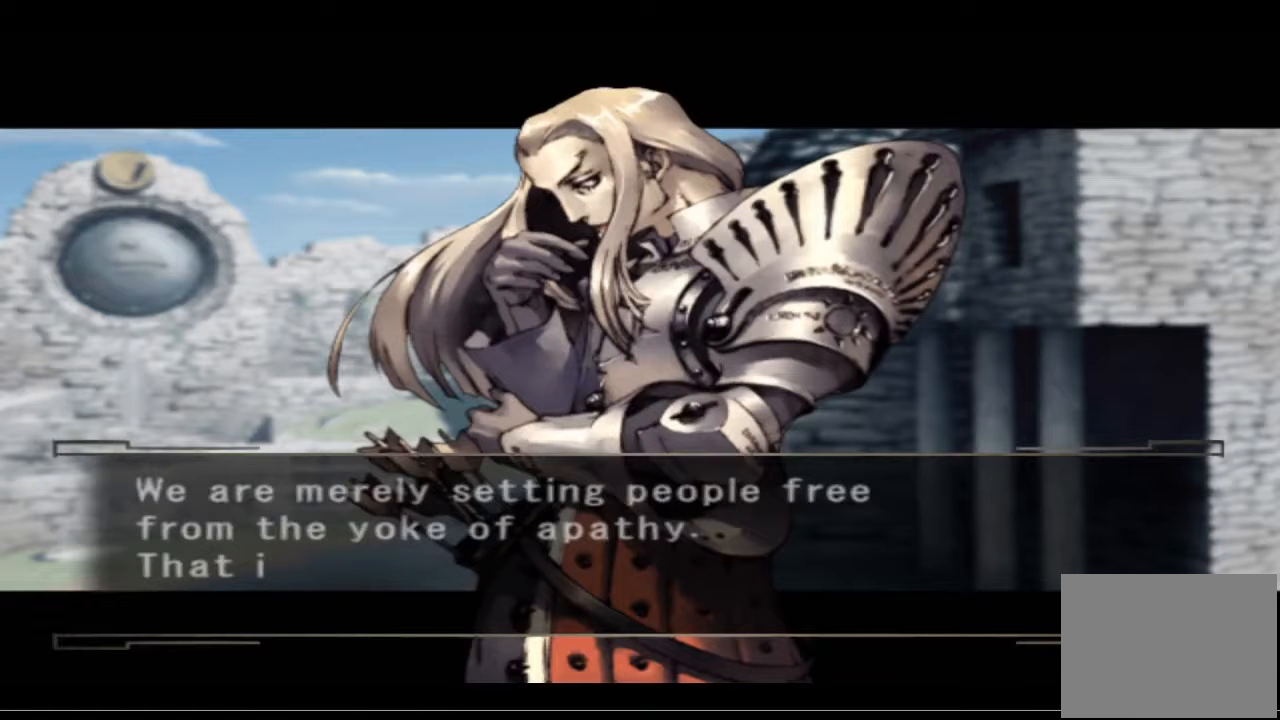
Gameplay with a controller (PlayStation layout); each line is a JSON object with the inputs held at the frame after it. "events" lists button and stick changes between this image and that frame as [ms after this image, input, new state], when the widget could be followed in between.
{"buttons": [], "left_stick": "center", "right_stick": "center", "events": []}
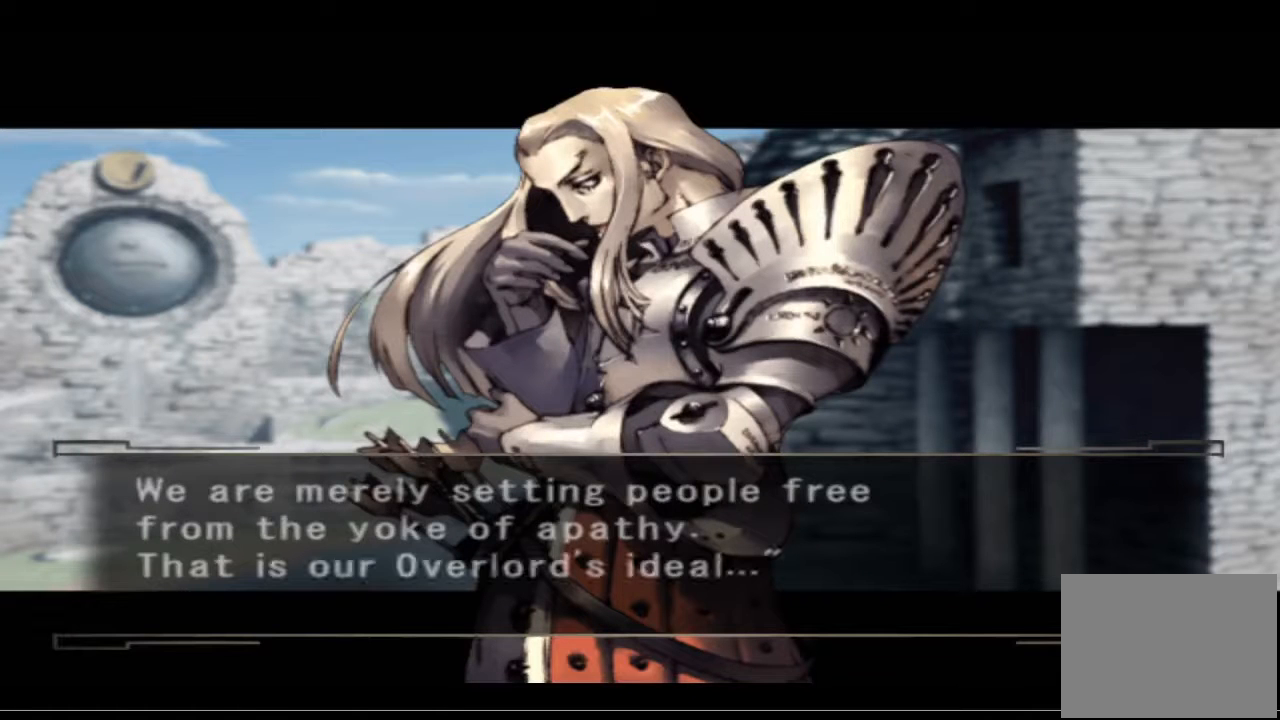
{"buttons": [], "left_stick": "center", "right_stick": "center", "events": []}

### EXERCISE DETAILS
Would you output the data above exactly as written, but with no images?

### RESPONSE
Gameplay with a controller (PlayStation layout); each line is a JSON object with the inputs held at the frame after it. "events" lists button and stick changes between this image and that frame as [ms after this image, input, new state], when the widget could be followed in between.
{"buttons": [], "left_stick": "center", "right_stick": "center", "events": []}
{"buttons": [], "left_stick": "center", "right_stick": "center", "events": []}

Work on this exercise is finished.